Simplifying, I produce a set of XML elements with a SQL query such as:

SELECT XMLELEMENT(NAME "project", project) FROM project;
<project>project1</project>
<project>project2</project>
...

Now I need to wrap this sequence into a main "projects" element, and output this in a nice indented XML file.

I've tried as follows:

db2 -x "SELECT XMLSERIALIZE(CONTENT XMLELEMENT(NAME "projects", XMLAGG(XMLELEMENT(NAME "project", project))) AS CLOB INCLUDING XMLDECLARATION) FROM project" >output.xml

And I get something like:

<projects><project>project1</project><project>project2</project>...</projects>

The XMLAGG works (it has wrapped everything into a main projects element). However, with 100k thousand projects, db2 complains with "SQL0433N Value "... is too long. SQLSTATE=22001"

Also, output.xml is not indented (everything is in one line).
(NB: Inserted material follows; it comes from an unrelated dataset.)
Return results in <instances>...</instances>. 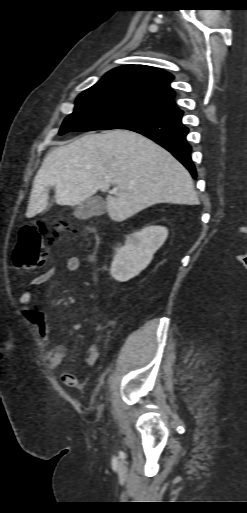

What is the correct way to achieve this?

Regards, David

A: 

Looks like you need to create a temporary table and put the opening and closing tag manually in there as well as the results from your query (be sure to add some spaces for the indention of your query results). If you have an ID column and put everything in the right order in the table, then you just need to query the table ( without id, but ordered by id) and save the results to a file.

Alternatively, you have a stored procedure go over the result of your query and output it in the formatted way. This might be slower than the first solution but needs probably less memory.

Last option you use your original query and post process your results, with an external tool.

Peter Schuetze
thanks. yes, the option to write a simple external tool that takes a select query with only one xml column, and write this into a wrapped xml file seems a good option.
David Portabella
A: 

You may not get the exact indentation you want, but you'll at least get one guaranteed line break per row if you don't XMLAGG the entire document into a single huge CLOB.

A common table expression is a convenient way of specifying a sorting column that does not have to appear in the final select statement.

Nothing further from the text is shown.